Are We Nearing the End of the Subprime Follies?
Posted on March 26, 2008
Filed Under Economy, Mortgage Smarts | Leave a Comment
About a year ago, I started writing about what I saw to be looming problems in the mortgage industry. Check out my related posts on The Real Problem With Subprime Loans and this mortgage come-on in Mortgage Madness – Homebuyers Beware.
Within a few short months, things really started downhill and had tanked pretty well by the end of 2007. You can read more at imploded mortgage lenders where they track all the lenders that have folded since late 2006. So far, were at 246 – and counting.
Are we at the bottom? Probably not, but getting close. There’s certainly more trouble on the horizon. We just won’t know for sure until after it happens because all one can do is guess how many folks will actually default.
Okay, that’s not entirely true. We can probably assume most all of the subprime adjustable rate mortgages waiting to reset to higher rates, will end up in default because as the feeding frenzy was reaching it’s peak, the business being written made less and less fiscal sense.
According to this recent article, we should see ARM resets peak during the next couple months.
Nationwide, 1.5 million subprime adjustable-rate mortgages will reset to higher interest rates this year – with May and June being peak months, said Rick Sharga, a spokesman for Realty Trac, an online marketer of foreclosure properties.
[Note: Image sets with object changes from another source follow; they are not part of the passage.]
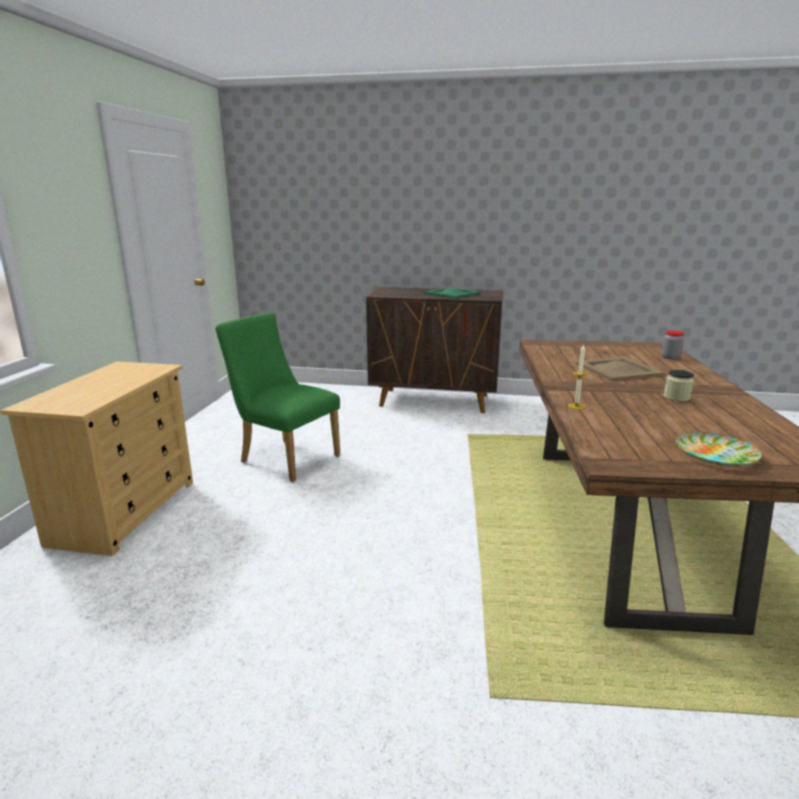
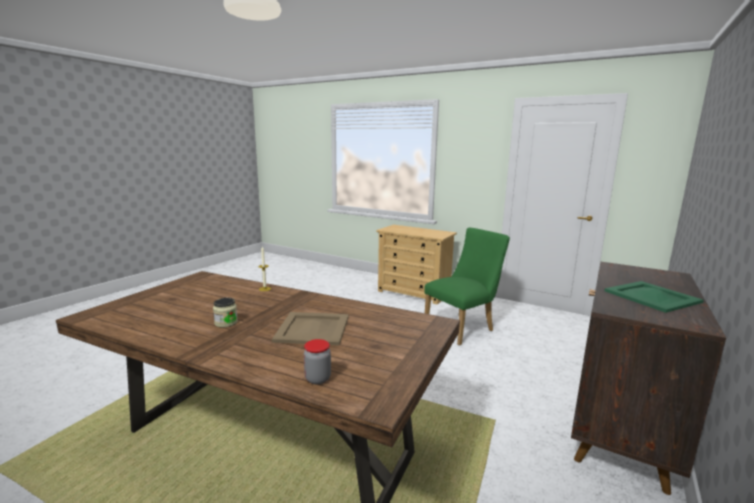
camera: 110 degrees right, 5 degrees down
plate [676,432,762,466] -> none

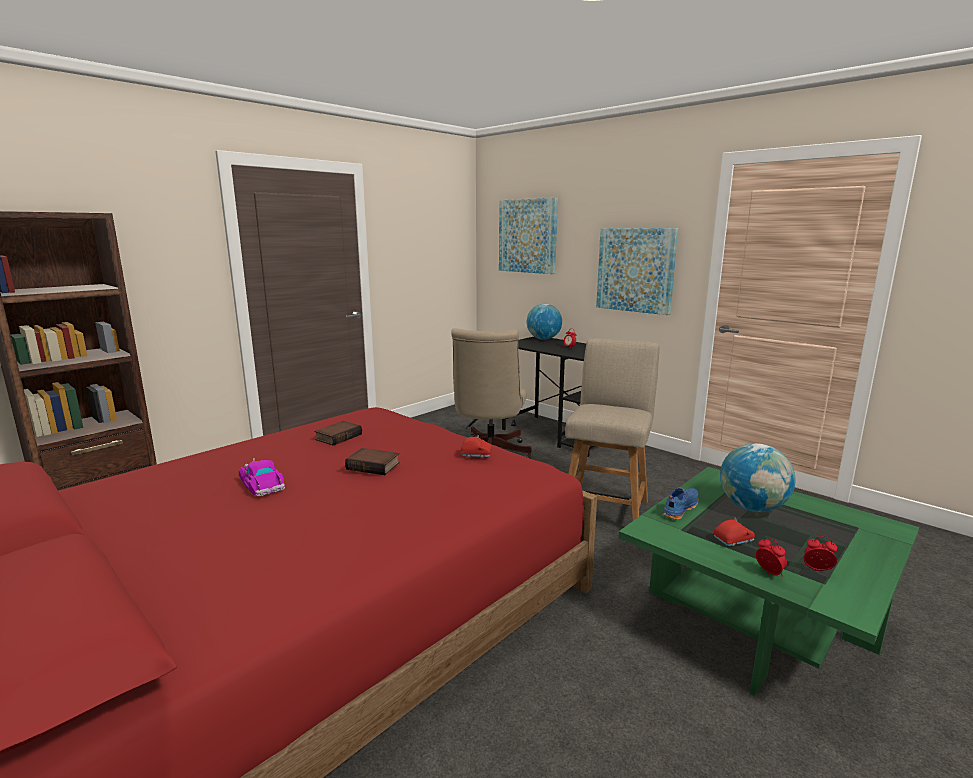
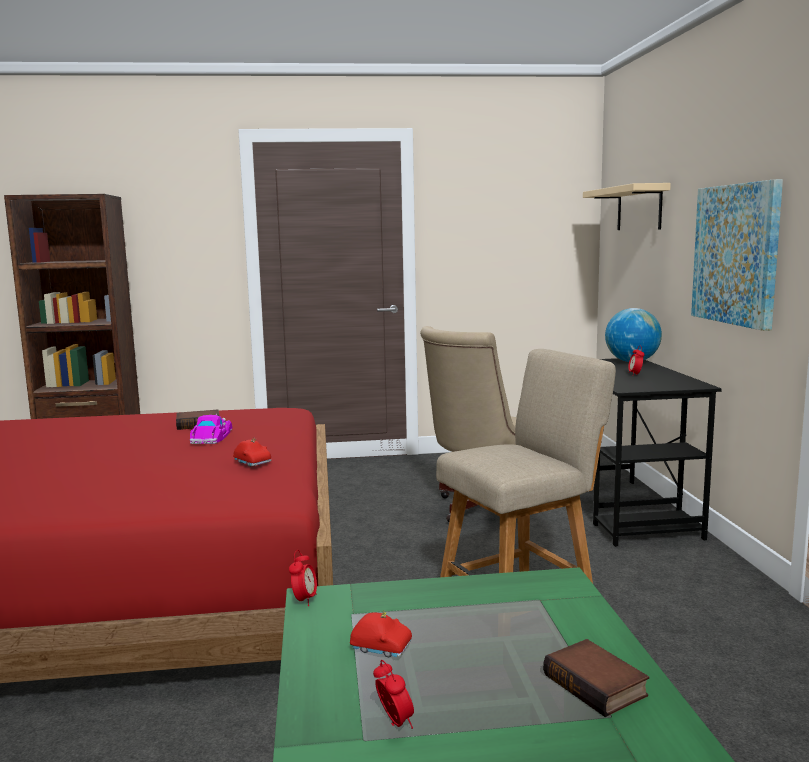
camera: 40 degrees right, 5 degrees down
toy car [239,458,285,496] -> toy car moved to [190,414,232,444]
book [345,448,400,475] -> book moved to [543,639,649,717]
picture [499,198,558,274] -> beige shelf [583,183,671,230]
blue shoe [663,488,699,520] -> none
globe [720,443,796,512] -> none
alarm clock [756,537,787,576] -> alarm clock moved to [289,550,317,606]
Many of those borrowers are vulnerable to foreclosure either because their monthly payments will become unaffordable when the rate changes, or they already are having trouble making their payments.
Foreclosure filings typically are issued after a borrower has been in default for 90 days. Those borrowers then usually lose their home within three to four months if they can’t work out a deal with the lender or find a way to pay what they owe. Translation: Those whose loans reset in May and June could be in the foreclosure process by September and lose their home by the end of the year or early in 2009, Sharga said.
Not sure I entirely agree with this being the peak. It may be, but based on the most common reset periods of 2 and 3 years, I would give it until Spring of 2009 before saying we’re past the worst. It certainly won’t be over, but having seen the worst, the remainder could be more accurately estimated.
Why is this important? Because this isn’t just about people losing their homes…. Since those mortgages were bundled up into securities and traded on the open market, there’s a lot of mortgage backed paper out there that no one quite knows how to value. That has contributed to the current credit and liquidity problems.
Right now, it’s all being treated as junk, and much probably is. The write-downs have been huge and the impact to large investment banks catastrophic. Note Bear Sterns, who went from being one of the biggest players in subprime, to near-bankruptcy.
Had it not been for JP Morgan, with the backing of the Fed, buying them up at a fire-sale price, Bear would now be history. But as I said earlier, all that paper isn’t junk, and at pennies on the dollar, JP got a killer deal – especially with the Fed taking on the lions share of the subprime risk.
It’s hard to feel sorry for Bear Sterns though. At the heyday, they made a killing with some top traders pulling in 8 to 12 million in salary. But that’s just the top. The folks I do feel for are the other 14,000 or so employees that not only lost their job, but a substantial portion of their retirement that was invested in company 401k’s holding Bear stock.